One by One in the Darkness
- Author: Deirdre Madden
- Language: English
- Publisher: Faber & Faber
- Publication date: 1996
- Publication place: Northern Ireland

= One by One in the Darkness =

1996 novel by Deidre Madden

One by One in the Darkness is a novel by Northern Irish author Deirdre Madden, published in 1996 by Faber & Faber. The novel explores the Troubles from a Catholic Nationalist point of view.
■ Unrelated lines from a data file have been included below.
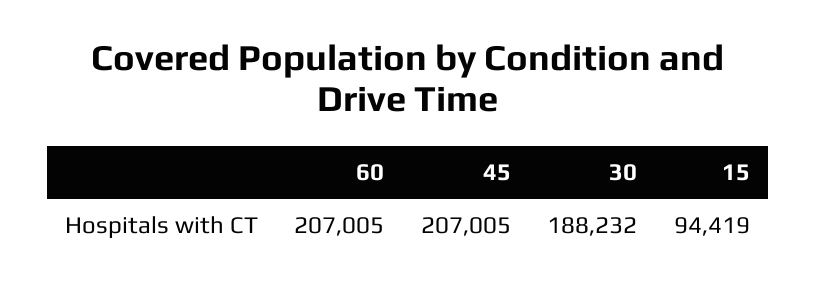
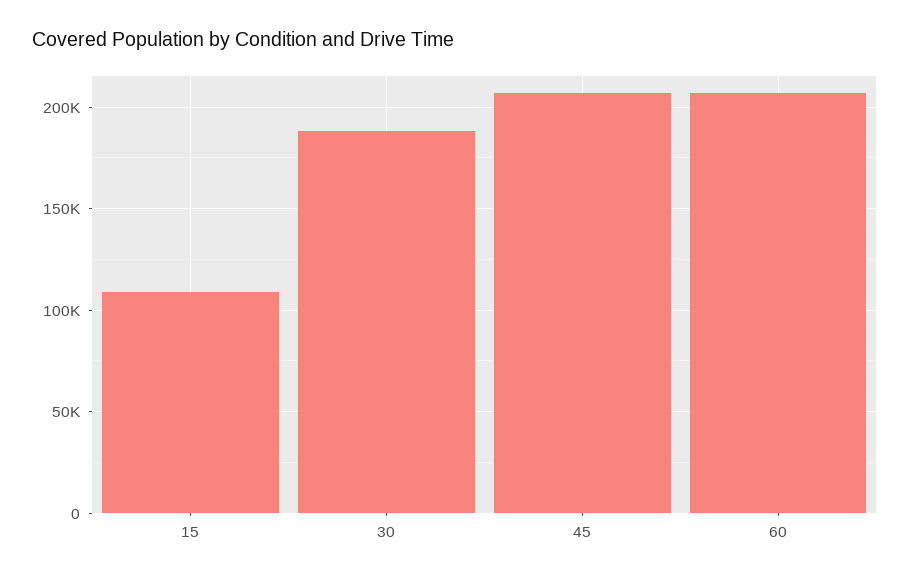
15: 94419 -> 110000

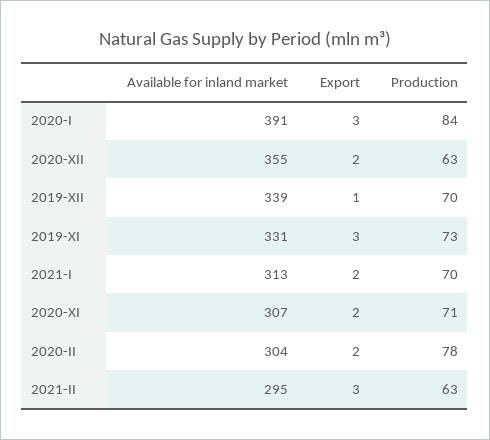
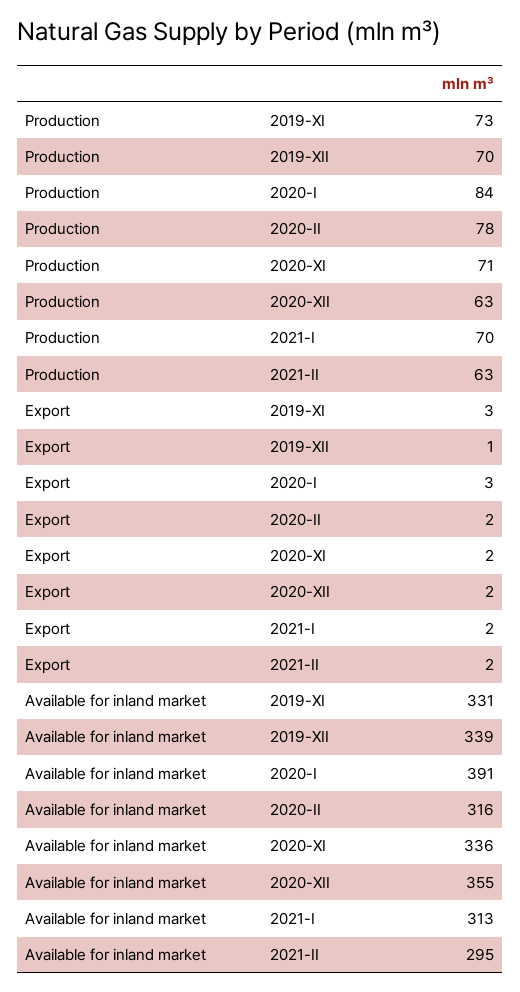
Available for inland market, 2020-XI: 307 -> 336
Available for inland market, 2020-II: 304 -> 316
Export, 2021-II: 3 -> 2

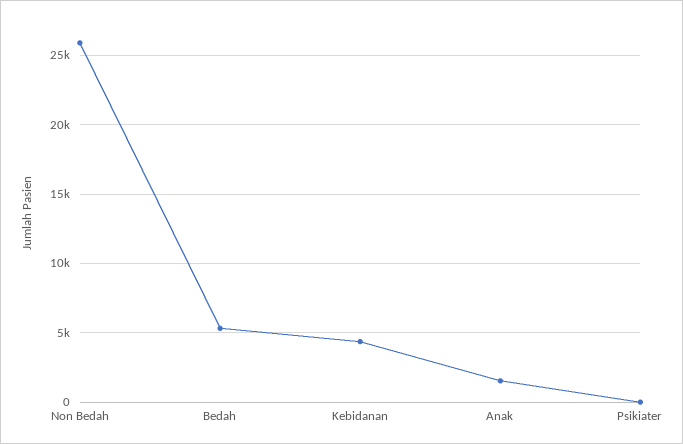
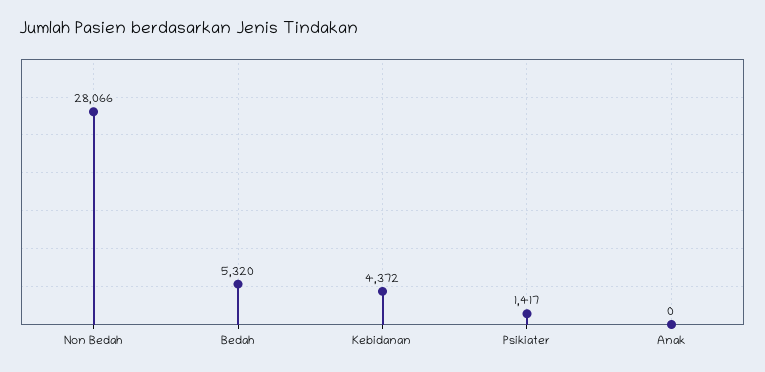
Non Bedah: 26000 -> 28066
Anak: 1500 -> 0
Psikiater: 0 -> 1417

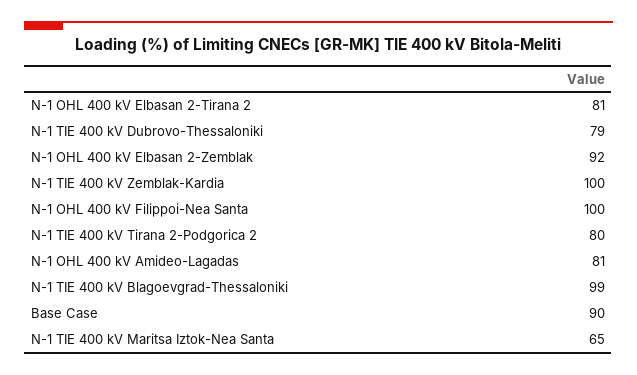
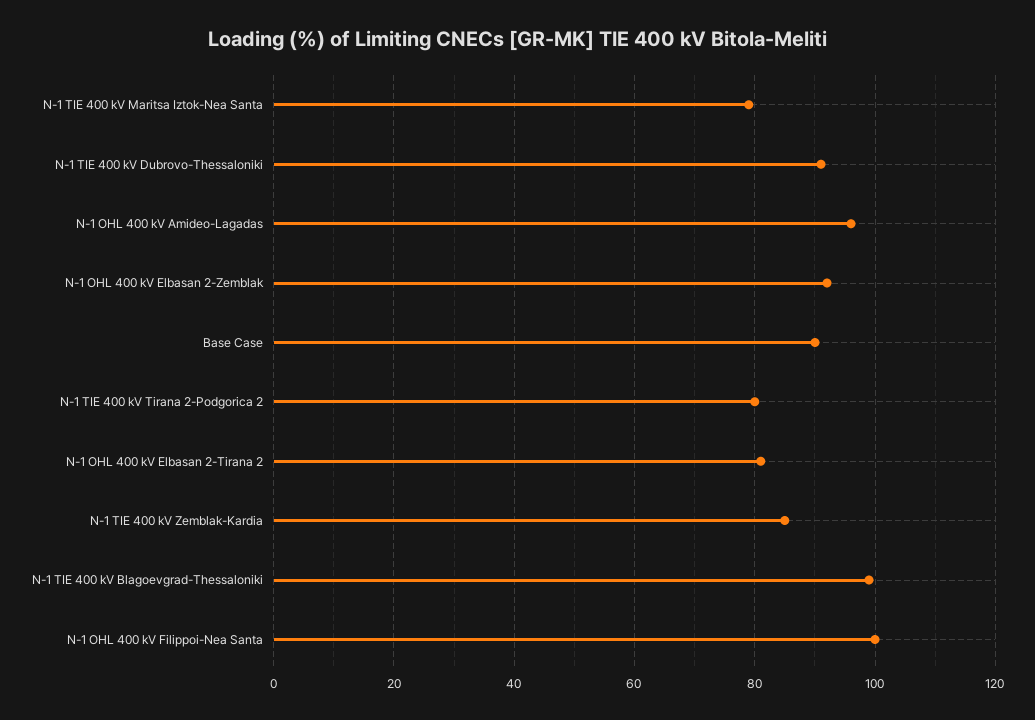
N-1 TIE 400 kV Dubrovo-Thessaloniki: 79 -> 90
N-1 TIE 400 kV Zemblak-Kardia: 100 -> 85
N-1 OHL 400 kV Amideo-Lagadas: 81 -> 95
N-1 TIE 400 kV Maritsa Iztok-Nea Santa: 65 -> 80

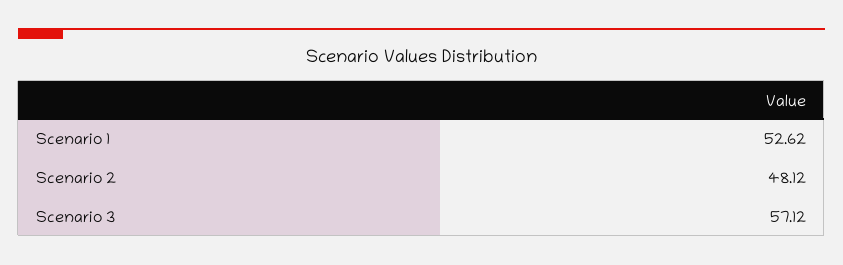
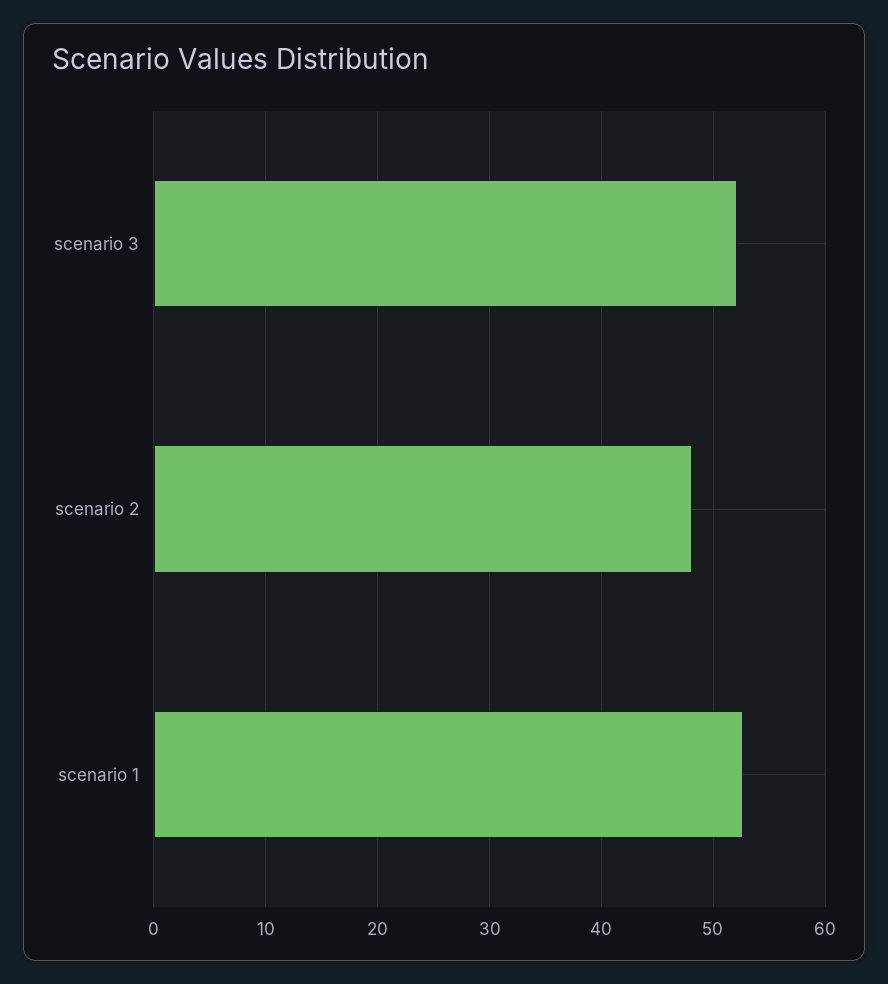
Scenario 3: 57.12 -> 52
The book was shortlisted for the Women's Prize for Fiction.

==Background==
Madden began writing the book in 1994, just before the anniversary of British troops arriving in Northern Ireland.

==Summary==
Three Northern Irish sisters growing up in Ulster deal with political violence during the Troubles.

==Reception==
In a retrospective review published in 2018, The Irish Times said the book was "more relevant than ever" and said it should be assigned reading in both Northern Ireland and the Republic of Ireland.

The New Hibernia Review noted the book "demonstrates the impossibility of pure forgiveness in the circumstances".

==Awards==
One by One in the Darkness was shortlisted for the Women's Prize for Fiction in 1997. The award website said the novel "confirms Deirdre Madden’s reputation as one of Irish fiction’s most outstanding talents."